**WHAT IS REQUIRED:**
Repeat the data verbatim.

**SUPPLIED RECORDS:**
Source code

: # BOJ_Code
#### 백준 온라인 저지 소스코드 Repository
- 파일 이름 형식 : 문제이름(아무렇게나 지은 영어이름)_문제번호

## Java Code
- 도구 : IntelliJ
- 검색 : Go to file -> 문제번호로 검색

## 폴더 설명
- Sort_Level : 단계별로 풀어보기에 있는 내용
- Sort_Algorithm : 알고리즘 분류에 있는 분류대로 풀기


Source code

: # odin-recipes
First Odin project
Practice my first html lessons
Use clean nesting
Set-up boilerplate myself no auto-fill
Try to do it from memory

**RESULT:**
Source code

: # BOJ_Code
#### 백준 온라인 저지 소스코드 Repository
- 파일 이름 형식 : 문제이름(아무렇게나 지은 영어이름)_문제번호

## Java Code
- 도구 : IntelliJ
- 검색 : Go to file -> 문제번호로 검색

## 폴더 설명
- Sort_Level : 단계별로 풀어보기에 있는 내용
- Sort_Algorithm : 알고리즘 분류에 있는 분류대로 풀기


Source code

: # odin-recipes
First Odin project
Practice my first html lessons
Use clean nesting
Set-up boilerplate myself no auto-fill
Try to do it from memory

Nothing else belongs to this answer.